Exercise brief: Give back an exact copy of the lines in the records below, from the line that has "vfov_deg: 32.9" through the line that has "focal_mm: 61", and nothing besides.
>>
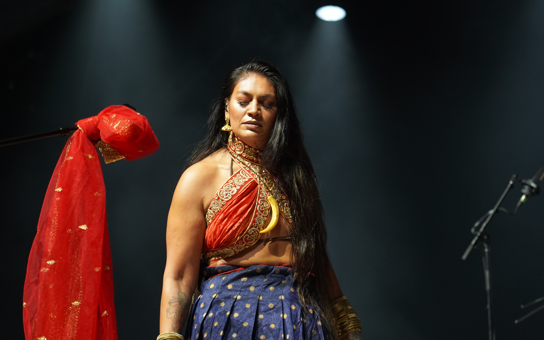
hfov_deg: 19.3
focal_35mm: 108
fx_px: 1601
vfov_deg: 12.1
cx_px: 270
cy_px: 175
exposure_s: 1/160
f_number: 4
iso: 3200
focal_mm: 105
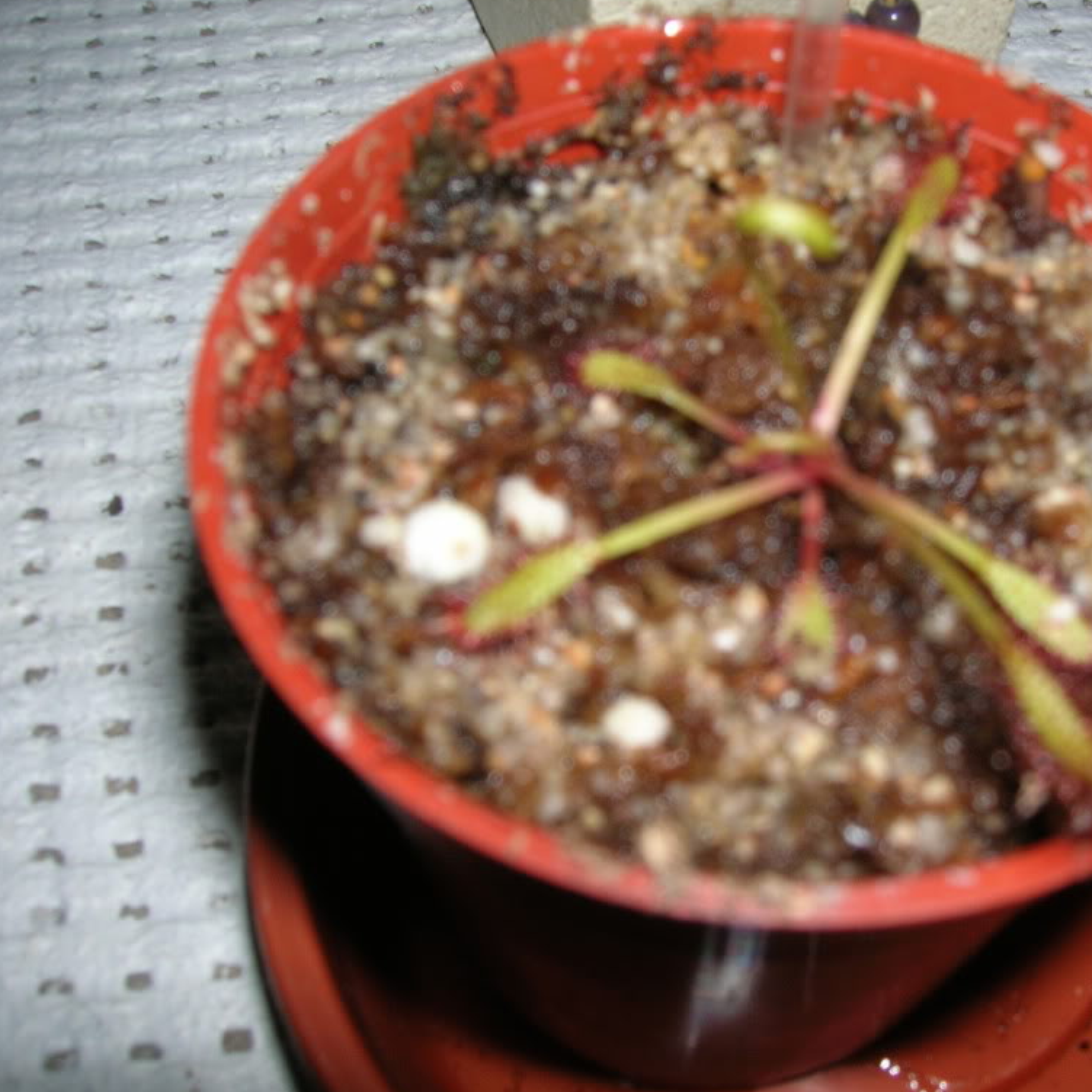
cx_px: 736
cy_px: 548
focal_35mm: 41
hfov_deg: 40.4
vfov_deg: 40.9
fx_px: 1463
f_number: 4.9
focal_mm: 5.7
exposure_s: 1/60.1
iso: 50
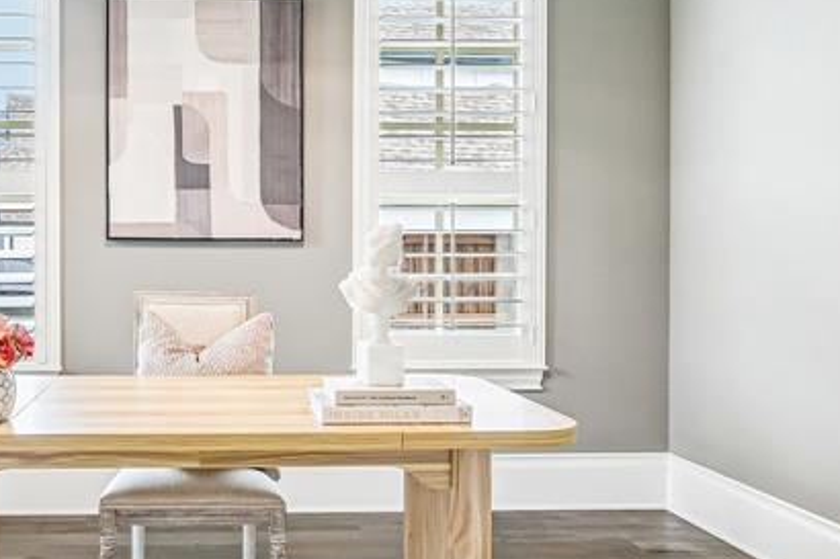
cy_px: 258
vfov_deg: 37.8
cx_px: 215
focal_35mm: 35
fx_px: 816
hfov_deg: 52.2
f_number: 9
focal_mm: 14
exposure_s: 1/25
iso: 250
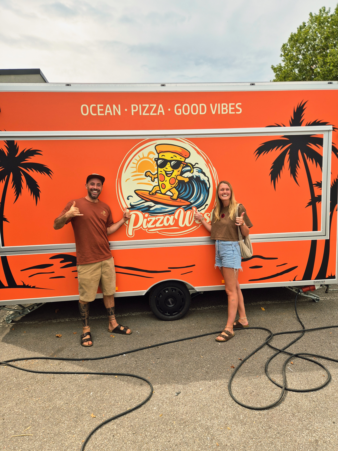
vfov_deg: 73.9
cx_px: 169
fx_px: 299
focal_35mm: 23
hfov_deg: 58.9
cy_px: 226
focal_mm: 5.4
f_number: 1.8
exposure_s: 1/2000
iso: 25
<<
>>
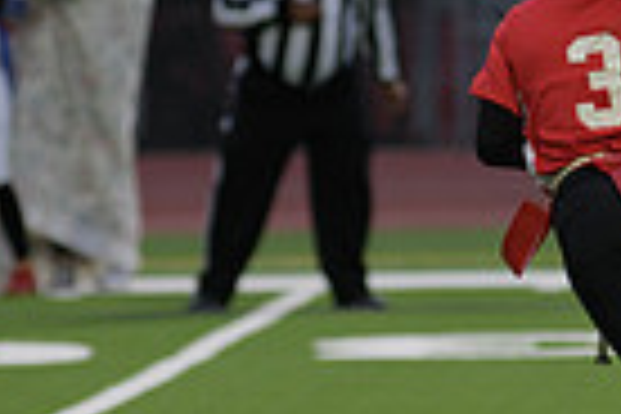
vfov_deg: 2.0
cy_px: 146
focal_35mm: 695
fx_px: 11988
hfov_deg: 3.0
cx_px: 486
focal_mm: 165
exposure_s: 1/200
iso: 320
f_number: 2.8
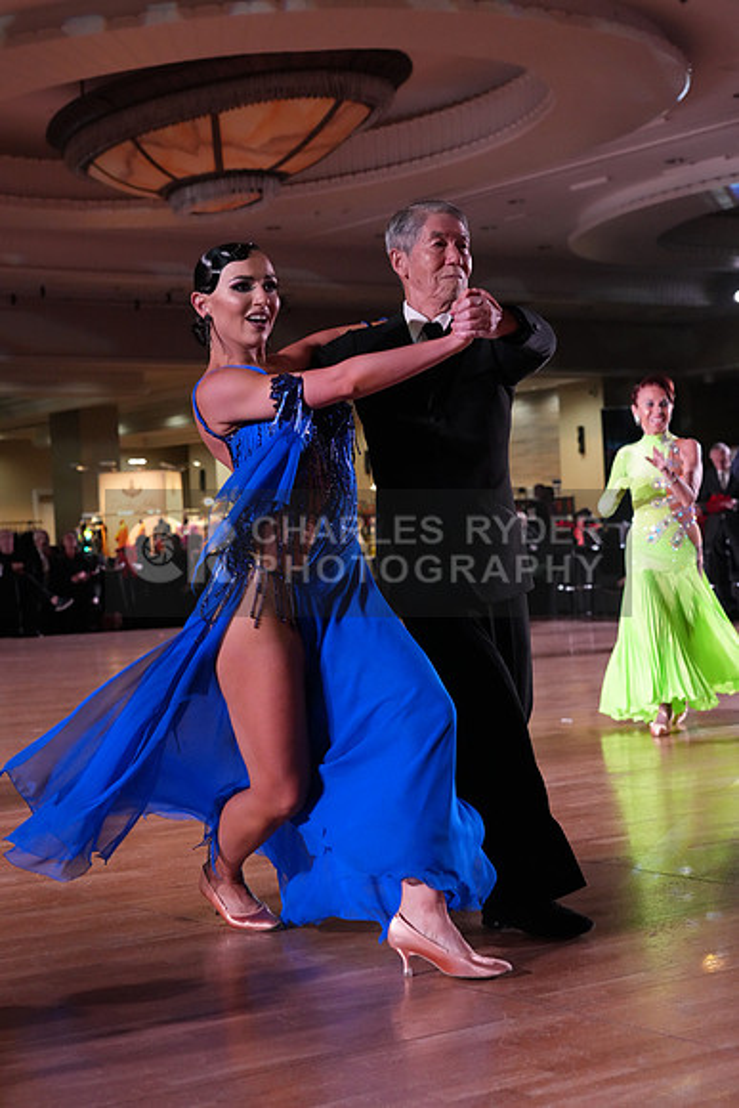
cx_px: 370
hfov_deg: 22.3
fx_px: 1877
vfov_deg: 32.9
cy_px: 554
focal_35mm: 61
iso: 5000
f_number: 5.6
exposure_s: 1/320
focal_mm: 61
<<
Exercise result:
vfov_deg: 32.9
cy_px: 554
focal_35mm: 61
iso: 5000
f_number: 5.6
exposure_s: 1/320
focal_mm: 61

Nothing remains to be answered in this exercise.